Landscaping Contractor: Salary and Career Facts

Read on to find out more about what landscaping contractors do and the relevant education options for becoming one. See where landscaping contractors work and what they earn. Schools offering Landscape Design degrees can also be found in these popular choices.

What Does a Landscaping Contractor Do?

As a landscaping contractor, you may be engaged in a variety of tasks, depending on where you work. Many landscaping contractors are involved in the installation of garden landscapes for homes or businesses. Their roll involves placing bids to get jobs and inspecting job sites to ensure the quality of work. You might even create the landscapes if design is part of your education or experience.

Other landscaping contractors focus on specialty areas, such as irrigation systems, plant propagation in a nursery setting or sustainable landscape development. Supervising gardeners and grounds keeping workers is another important role for landscaping contractors, along with business management and marketing, especially if you are self-employed. Take a look at the following chart for an overview of how to enter this field.

Degree Required Bachelor's degree
Education Field of Study Landscape architecture
Key Responsibilities Make bids, supervise employees, insure quality work and design landscape
Job Growth (2014-2024) 5% (for all landscape architects)*
Median Salary (2016) $45,000 **

Source: *U.S. Bureau of Labor Statistics, **PayScale.com

How Do I Become a Landscaping Contractor?

No formal requirements exist for become a landscaping contractor. Some people start as groundskeepers and, with on-the-job experience, eventually move into contractor positions. If you want to enter the gardening profession at the contractor level, however, employers often look for someone with higher education. A landscaping contractor certificate or bachelor's degree program can give you experience with plants and design, in addition to offering valuable business knowledge.

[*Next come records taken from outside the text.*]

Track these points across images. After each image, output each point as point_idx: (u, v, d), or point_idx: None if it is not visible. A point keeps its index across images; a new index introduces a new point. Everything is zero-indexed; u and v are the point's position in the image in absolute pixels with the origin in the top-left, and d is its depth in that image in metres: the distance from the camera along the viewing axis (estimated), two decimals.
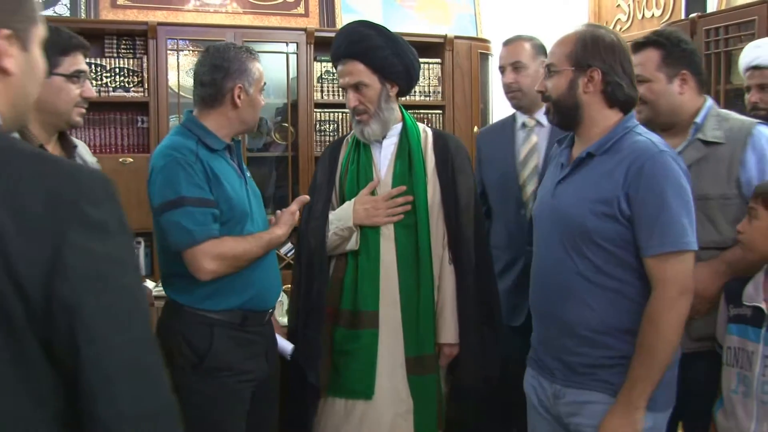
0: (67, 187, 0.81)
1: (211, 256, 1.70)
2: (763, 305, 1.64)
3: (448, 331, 2.00)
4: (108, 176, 0.86)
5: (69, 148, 1.70)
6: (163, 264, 1.83)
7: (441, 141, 2.07)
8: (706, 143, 1.83)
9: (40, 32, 0.92)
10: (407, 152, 2.02)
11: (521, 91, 2.29)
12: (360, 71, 1.95)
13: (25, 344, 0.78)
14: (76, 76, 1.62)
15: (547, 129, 2.28)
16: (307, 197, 1.98)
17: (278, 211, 1.92)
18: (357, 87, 1.96)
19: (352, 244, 1.99)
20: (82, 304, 0.78)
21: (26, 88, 0.91)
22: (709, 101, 1.91)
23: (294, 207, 1.90)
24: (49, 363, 0.79)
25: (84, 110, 1.67)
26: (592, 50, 1.54)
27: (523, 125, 2.35)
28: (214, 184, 1.75)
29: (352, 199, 2.01)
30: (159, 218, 1.71)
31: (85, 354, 0.79)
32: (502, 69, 2.36)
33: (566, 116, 1.60)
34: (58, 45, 1.58)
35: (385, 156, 2.05)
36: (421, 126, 2.11)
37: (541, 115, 2.32)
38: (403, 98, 2.22)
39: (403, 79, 2.01)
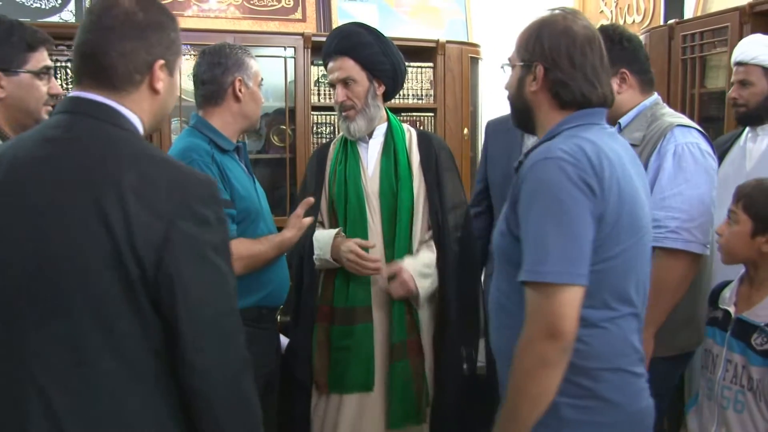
0: (181, 186, 1.06)
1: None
2: (731, 309, 1.65)
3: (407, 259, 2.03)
4: (215, 181, 1.13)
5: None
6: None
7: (425, 140, 2.15)
8: None
9: (181, 61, 1.20)
10: (392, 150, 2.09)
11: None
12: (350, 67, 2.02)
13: (139, 298, 1.04)
14: (44, 73, 1.57)
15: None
16: (312, 200, 2.00)
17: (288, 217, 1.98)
18: (346, 82, 2.03)
19: (336, 264, 2.04)
20: (181, 274, 1.03)
21: (166, 103, 1.19)
22: (649, 100, 1.83)
23: (300, 210, 1.95)
24: (155, 313, 1.05)
25: (51, 108, 1.58)
26: (535, 42, 1.32)
27: None
28: (228, 184, 1.82)
29: (334, 231, 2.05)
30: None
31: (180, 312, 1.04)
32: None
33: (521, 119, 1.42)
34: (24, 41, 1.53)
35: (371, 155, 2.11)
36: (405, 126, 2.18)
37: None
38: (397, 101, 2.31)
39: (390, 78, 2.08)
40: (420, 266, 2.05)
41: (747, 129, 2.32)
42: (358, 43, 2.04)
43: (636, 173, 1.35)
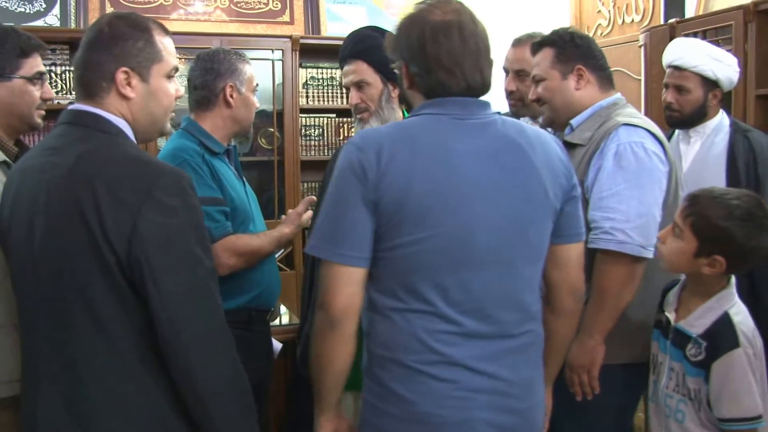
0: (146, 180, 1.16)
1: (229, 252, 1.76)
2: (671, 315, 1.57)
3: None
4: (184, 173, 1.22)
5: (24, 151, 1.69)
6: None
7: None
8: (571, 145, 1.72)
9: (165, 67, 1.29)
10: None
11: (522, 101, 2.13)
12: (363, 70, 1.99)
13: (117, 278, 1.15)
14: (37, 78, 1.59)
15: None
16: (314, 198, 2.02)
17: (289, 211, 2.01)
18: (359, 85, 2.00)
19: None
20: (149, 259, 1.13)
21: (147, 108, 1.28)
22: (606, 100, 1.78)
23: (301, 208, 1.96)
24: (132, 291, 1.16)
25: (44, 112, 1.63)
26: (397, 42, 1.34)
27: None
28: (219, 184, 1.81)
29: None
30: None
31: (151, 294, 1.14)
32: (505, 70, 2.22)
33: None
34: (17, 47, 1.57)
35: None
36: None
37: None
38: None
39: None
40: None
41: (678, 130, 2.37)
42: (372, 47, 2.00)
43: (495, 169, 1.25)
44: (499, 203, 1.24)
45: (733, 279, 1.55)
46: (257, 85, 1.98)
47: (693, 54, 2.23)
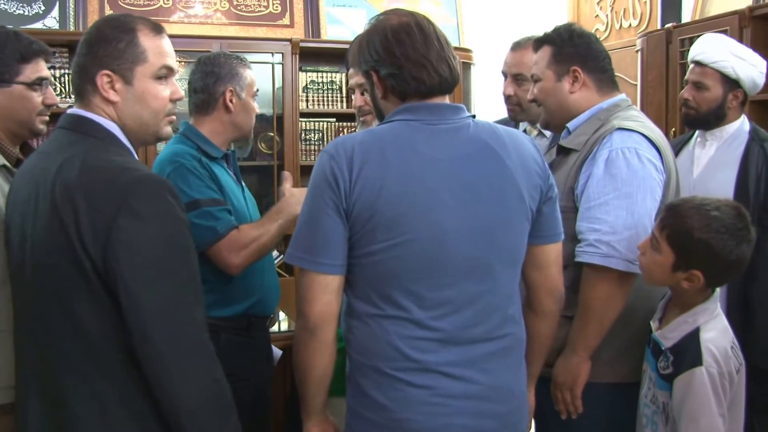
0: (122, 187, 1.14)
1: (235, 250, 1.73)
2: (654, 325, 1.52)
3: None
4: (165, 182, 1.21)
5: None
6: None
7: None
8: (565, 150, 1.66)
9: (150, 68, 1.25)
10: None
11: (520, 106, 2.10)
12: None
13: (95, 286, 1.14)
14: (38, 84, 1.57)
15: (548, 141, 2.09)
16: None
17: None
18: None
19: None
20: (121, 268, 1.12)
21: (133, 111, 1.26)
22: (607, 102, 1.69)
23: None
24: (110, 298, 1.14)
25: (47, 118, 1.61)
26: (360, 53, 1.33)
27: (524, 132, 2.19)
28: (218, 187, 1.80)
29: None
30: None
31: (123, 302, 1.13)
32: (504, 74, 2.17)
33: None
34: (18, 52, 1.55)
35: None
36: None
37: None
38: None
39: None
40: None
41: (697, 133, 2.25)
42: None
43: (467, 174, 1.25)
44: (471, 207, 1.24)
45: (717, 293, 1.49)
46: (257, 90, 1.96)
47: (714, 50, 2.12)
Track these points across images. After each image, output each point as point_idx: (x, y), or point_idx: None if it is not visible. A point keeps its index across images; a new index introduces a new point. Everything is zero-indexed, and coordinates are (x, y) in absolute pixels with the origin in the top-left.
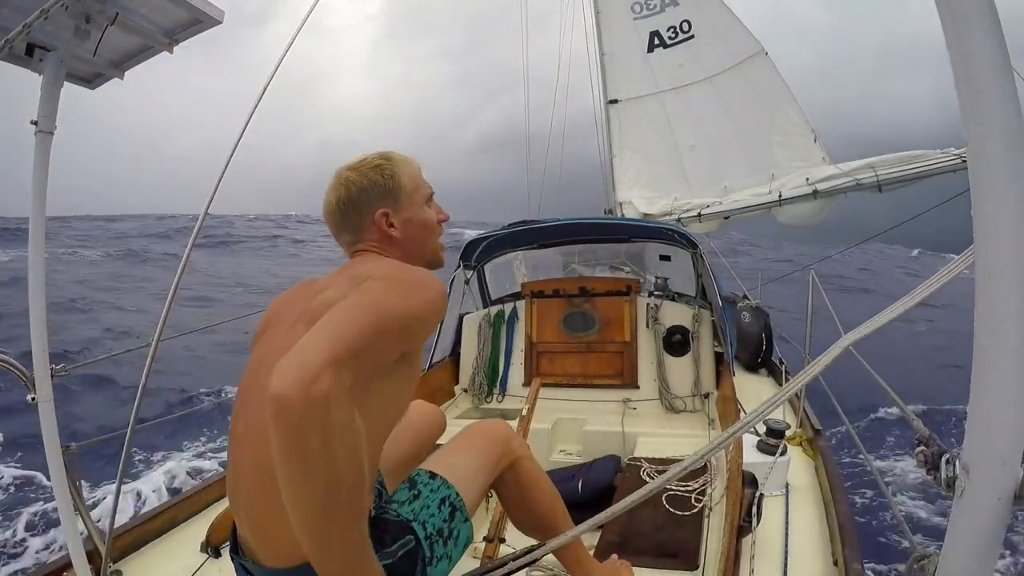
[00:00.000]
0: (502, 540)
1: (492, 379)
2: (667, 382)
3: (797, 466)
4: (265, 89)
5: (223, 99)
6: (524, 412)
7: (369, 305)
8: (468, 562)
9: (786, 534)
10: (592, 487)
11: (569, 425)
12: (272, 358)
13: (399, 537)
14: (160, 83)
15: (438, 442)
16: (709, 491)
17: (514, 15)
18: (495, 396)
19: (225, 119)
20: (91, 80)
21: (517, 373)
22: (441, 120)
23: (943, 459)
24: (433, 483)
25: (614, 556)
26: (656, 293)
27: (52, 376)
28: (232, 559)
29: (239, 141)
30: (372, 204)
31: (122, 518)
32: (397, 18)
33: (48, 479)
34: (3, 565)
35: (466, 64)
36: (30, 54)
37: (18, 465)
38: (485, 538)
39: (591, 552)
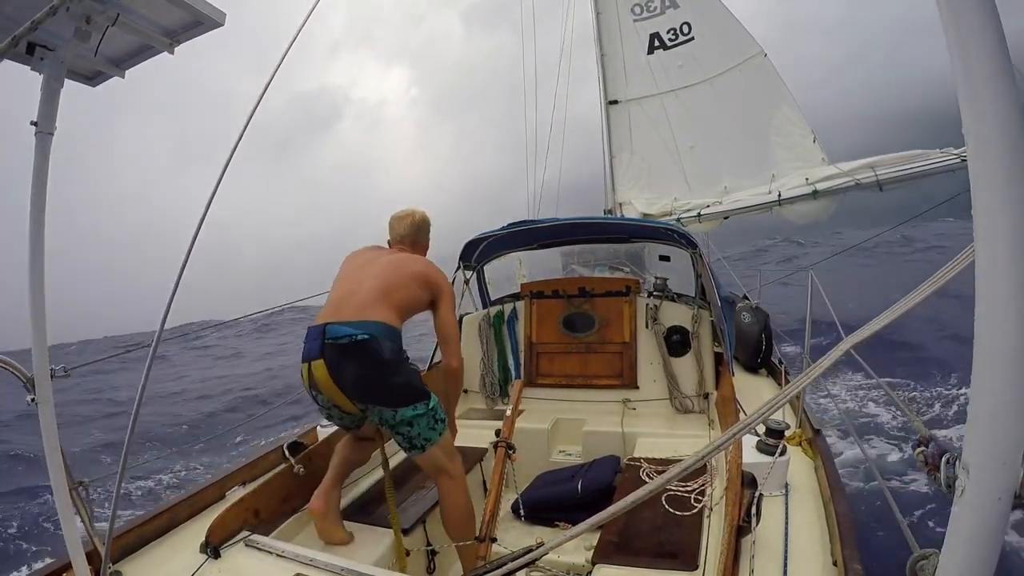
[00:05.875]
0: (493, 539)
1: (504, 380)
2: (676, 381)
3: (797, 466)
4: (267, 87)
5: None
6: (508, 413)
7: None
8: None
9: (786, 534)
10: (592, 487)
11: (569, 425)
12: (367, 276)
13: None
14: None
15: None
16: (709, 491)
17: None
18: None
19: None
20: (92, 78)
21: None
22: (494, 184)
23: (943, 459)
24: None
25: None
26: (655, 293)
27: (52, 377)
28: (325, 346)
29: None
30: (426, 234)
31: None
32: (439, 100)
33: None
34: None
35: (508, 130)
36: (31, 53)
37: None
38: (476, 538)
39: (590, 552)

In a landscape contractor program, your studies would cross many disciplines. In a plant science course, you'd learn about plant structure and physiology, as well as exploring plant classifications and identification techniques. The selection and use of plants, the management of soil and the practices of sustainable growing are taught in gardening courses. Landscaping instruction involves the exploration of design theory and drawing, as well as opportunities to practice presentation of designs to potential clients. Finally, you'd learn how to run a business, from estimates and budgeting to contracts, insurance and client relations.

Where Could I Work?

Landscaping contractors fill many niches in the gardening and horticultural industries. Depending on your interests, you might work in residential gardens installing landscapes or for a college maintaining campus lawns and gardens. You might also find opportunities at a garden store or nursery or as a consultant with a county extension service. You might also choose to work indoors, doing design work at a greenhouse or conservatory. Sports arenas, golf courses and arboretums are just a few more of the many choices available for landscaping contract work.

What Could I Expect to Earn?

According to the U.S. Bureau of Labor Statistics, between 2014 and 2024, landscape architects could see a 5% growth in employment (www.bls.gov). Landscaping contractors fall into this category. PayScale.com also reported that the median salary for landscaping contractors was $45,000 as of October 2016 (http://www.payscale.com).

What Are Some Related Alternative Careers?

First line supervisors of landscaping may also review contracts and oversee the performance of employees. Surveyors are responsible for taking measures of the land that are used when developing architectural or landscaping projects.